== DATASET RECORDS

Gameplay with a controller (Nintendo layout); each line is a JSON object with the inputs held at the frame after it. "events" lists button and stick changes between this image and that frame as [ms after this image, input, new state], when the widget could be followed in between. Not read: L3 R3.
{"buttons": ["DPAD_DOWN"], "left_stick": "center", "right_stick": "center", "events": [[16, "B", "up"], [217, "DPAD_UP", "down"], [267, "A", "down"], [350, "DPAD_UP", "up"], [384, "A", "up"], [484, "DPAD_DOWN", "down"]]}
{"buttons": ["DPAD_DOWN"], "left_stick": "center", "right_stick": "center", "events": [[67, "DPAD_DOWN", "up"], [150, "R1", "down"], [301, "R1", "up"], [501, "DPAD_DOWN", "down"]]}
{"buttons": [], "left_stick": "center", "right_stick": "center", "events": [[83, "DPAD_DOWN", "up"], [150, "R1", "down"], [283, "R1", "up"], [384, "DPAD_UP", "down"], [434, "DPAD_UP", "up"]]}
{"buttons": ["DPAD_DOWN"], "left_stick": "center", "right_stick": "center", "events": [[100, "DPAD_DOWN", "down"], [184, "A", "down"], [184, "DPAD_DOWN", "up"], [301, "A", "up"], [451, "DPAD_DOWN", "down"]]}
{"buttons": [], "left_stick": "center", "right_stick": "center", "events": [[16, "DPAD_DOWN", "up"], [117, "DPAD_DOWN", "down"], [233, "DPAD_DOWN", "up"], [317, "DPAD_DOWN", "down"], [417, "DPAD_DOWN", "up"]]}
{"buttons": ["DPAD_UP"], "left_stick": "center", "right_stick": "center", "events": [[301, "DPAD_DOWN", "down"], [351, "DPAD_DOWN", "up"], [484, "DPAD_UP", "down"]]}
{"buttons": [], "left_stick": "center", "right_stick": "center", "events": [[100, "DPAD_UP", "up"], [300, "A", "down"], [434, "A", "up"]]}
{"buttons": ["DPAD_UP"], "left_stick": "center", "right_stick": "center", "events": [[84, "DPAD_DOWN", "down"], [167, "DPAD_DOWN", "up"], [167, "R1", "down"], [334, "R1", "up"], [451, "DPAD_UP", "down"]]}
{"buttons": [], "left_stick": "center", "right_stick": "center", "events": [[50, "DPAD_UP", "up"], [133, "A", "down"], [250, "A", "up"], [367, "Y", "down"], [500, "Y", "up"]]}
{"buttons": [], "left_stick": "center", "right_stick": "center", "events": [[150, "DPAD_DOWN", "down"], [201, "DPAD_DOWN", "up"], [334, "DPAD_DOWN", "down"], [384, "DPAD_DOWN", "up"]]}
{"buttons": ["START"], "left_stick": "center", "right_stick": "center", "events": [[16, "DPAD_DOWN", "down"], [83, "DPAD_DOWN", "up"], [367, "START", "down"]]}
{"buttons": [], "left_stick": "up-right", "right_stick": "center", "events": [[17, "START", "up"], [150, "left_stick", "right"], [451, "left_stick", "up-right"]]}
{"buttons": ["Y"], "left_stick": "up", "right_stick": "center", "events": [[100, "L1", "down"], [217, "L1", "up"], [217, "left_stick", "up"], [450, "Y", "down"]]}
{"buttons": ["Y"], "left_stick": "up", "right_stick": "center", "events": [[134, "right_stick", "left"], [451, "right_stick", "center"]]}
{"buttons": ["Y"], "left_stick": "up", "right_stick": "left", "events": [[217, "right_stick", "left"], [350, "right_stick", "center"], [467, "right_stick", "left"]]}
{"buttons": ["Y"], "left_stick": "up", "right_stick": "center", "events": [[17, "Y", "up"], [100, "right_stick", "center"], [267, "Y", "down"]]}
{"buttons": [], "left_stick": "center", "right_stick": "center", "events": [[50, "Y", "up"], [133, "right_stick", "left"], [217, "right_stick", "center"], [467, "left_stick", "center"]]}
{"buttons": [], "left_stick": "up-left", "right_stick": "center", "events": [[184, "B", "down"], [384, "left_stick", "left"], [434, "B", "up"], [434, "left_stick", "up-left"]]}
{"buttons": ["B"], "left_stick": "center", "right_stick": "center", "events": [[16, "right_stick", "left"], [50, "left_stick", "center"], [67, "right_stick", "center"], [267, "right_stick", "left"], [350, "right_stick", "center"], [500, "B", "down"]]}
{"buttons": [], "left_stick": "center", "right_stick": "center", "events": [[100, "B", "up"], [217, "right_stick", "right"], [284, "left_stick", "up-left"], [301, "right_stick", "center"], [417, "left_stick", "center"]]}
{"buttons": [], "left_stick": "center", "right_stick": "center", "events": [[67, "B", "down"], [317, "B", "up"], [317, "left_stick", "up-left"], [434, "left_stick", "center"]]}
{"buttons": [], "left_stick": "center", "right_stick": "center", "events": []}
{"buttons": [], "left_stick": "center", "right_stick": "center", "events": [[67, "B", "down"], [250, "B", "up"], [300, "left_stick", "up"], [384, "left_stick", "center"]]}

====

*THE TASK*: Search the entries above for the string "START". Copy each line in which it appears.

*SOLUTION FOR THIS PROBLEM*:
{"buttons": ["START"], "left_stick": "center", "right_stick": "center", "events": [[16, "DPAD_DOWN", "down"], [83, "DPAD_DOWN", "up"], [367, "START", "down"]]}
{"buttons": [], "left_stick": "up-right", "right_stick": "center", "events": [[17, "START", "up"], [150, "left_stick", "right"], [451, "left_stick", "up-right"]]}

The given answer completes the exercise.